Logbuch Nordhessen: Vom Hallenbad ins „Edersee-Atlantis“

Edersee/Hessen. Die Welt unter Wasser fasziniert. Doch vor dem schwerelosen Gleiten durch die Tiefe steht eine fundierte Ausbildung. Unter diesem Motto luden die Evangelische Arbeitsgemeinschaft für Soldatenbetreuung (EAS) und das Evangelische Militärpfarramt Fritzlar zu einem Tauchkurs ein. Zwölf Bundeswehrangehörige nutzten die Gelegenheit, vom 01. bis 05. Juni den Grundtauchschein, das IAC Open Water Diver Brevet (OWD), zu erwerben. Unter der fachkundigen Leitung der IAC-Tauchlehrer Horst Schmalz und Ulf Stracke führte der Weg die Teilnehmenden von der Theorie bis zu den ersten anspruchsvollen Freiwassertauchgängen.

default

Der Kurs begann in der historischen Altstadt von Bad Arolsen. Auf dem Lehrplan standen die physikalischen Grundlagen des Tauchens, darunter Gasgesetze, Dekompressionslehre sowie Aufbau und Funktion der Tauchausrüstung. Schnell wurde deutlich, dass ein solides Verständnis dieser Zusammenhänge die Grundlage für sicheres Tauchen bildet.

Die ersten praktischen Übungen fanden im Korbacher Hallenbad statt. Dort machten sich die Teilnehmenden mit ihrer Ausrüstung vertraut und trainierten grundlegende Fertigkeiten wie Tarierung, Atmung und Notfallübungen. Diese Ausbildungseinheiten schufen die Basis für die anschließenden Tauchgänge im Freiwasser.

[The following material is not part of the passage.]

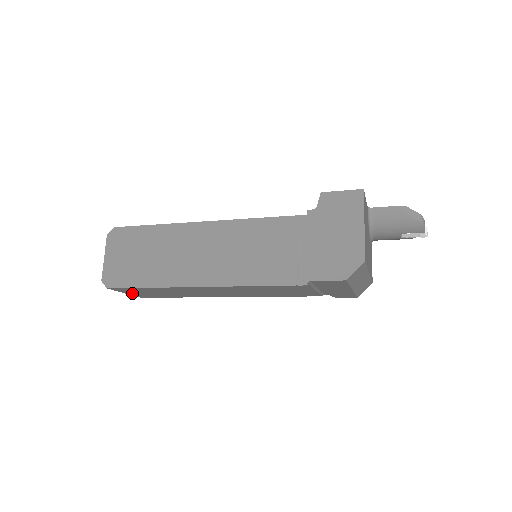
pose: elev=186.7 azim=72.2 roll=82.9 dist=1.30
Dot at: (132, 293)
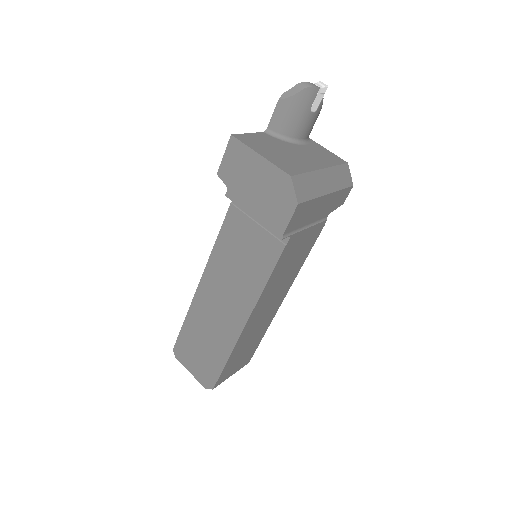
Dot at: (234, 370)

Der Edersee bot hierfür ideale Bedingungen. In mehreren Freiwassertauchgängen konnten die angehenden Taucherinnen und Taucher das Erlernte unter realen Bedingungen anwenden. Mit Tiefen von über 30 Metern und zahlreichen Unterwasserattraktionen zählt der Edersee zu den bekanntesten Tauchrevieren Deutschlands. Ein besonderes Highlight war das sogenannte „Edersee-Atlantis“ mit seinen versunkenen Bauwerken und historischen Überresten. Zwischen alten Mauern, Brückenresten und der heimischen Unterwasserwelt verbesserten die Teilnehmenden ihre Fertigkeiten und gewannen zunehmend Sicherheit unter Wasser.

Für einige Teilnehmende endete die Ausbildung nicht mit dem Erwerb des OWD-Brevets. Sie absolvierten zusätzlich die Ausbildung zum Advanced Open Water Diver (AOWD) und erweiterten damit ihre Kenntnisse und Fähigkeiten.

Im Mittelpunkt standen dabei Spezialgebiete wie Unterwassernavigation, Notfallmanagement und Tieftauchen. Diese Ausbildung verlangt ein hohes Maß an Konzentration und Verantwortungsbewusstsein, insbesondere bei Tauchgängen in größeren Tiefen. Die Taucher meisterten die zusätzlichen Anforderungen erfolgreich und konnten ihre Qualifikation entsprechend erweitern.

Mit dem erfolgreichen Abschluss dürfen die neuen Open Water Diver weltweit selbstständig bis zu einer Tiefe von 18 Metern tauchen. Die Absolventen des Advanced Open Water Diver verfügen künftig über erweiterte Berechtigungen für Tauchgänge bis 30 Meter Tiefe.

Eine intensive und abwechslungsreiche Ausbildungswoche ging für alle Beteiligten viel zu schnell zu Ende. Neben den Ausbildungsinhalten trugen auch das gemeinsame Rahmenprogramm und die kameradschaftliche Atmosphäre zum Erfolg der Veranstaltung bei. Während der Oberflächenpausen blieb ausreichend Zeit für Gespräche, Erfahrungsaustausch und gemeinsames Beisammensein.

Regionalbetreuer Bernd Lindau bedankte sich bei den Tauchlehrern Horst Schmalz und Ulf Stracke sowie bei allen Unterstützern, die zum Gelingen der Veranstaltung beigetragen haben.

Ein Teilnehmer brachte seine Eindrücke abschließend auf den Punkt: „Beim Tauchen bleibt alles über der Wasseroberfläche. Die Woche war rundum gelungen, und ich habe nicht einmal an meinen Dienstposten gedacht.“

Das durchweg positive Feedback zeigt, dass die Veranstaltung ihr Ziel erreicht hat. Der Wunsch nach einer Neuauflage im Jahr 2027 wurde von vielen Teilnehmenden bereits deutlich geäußert.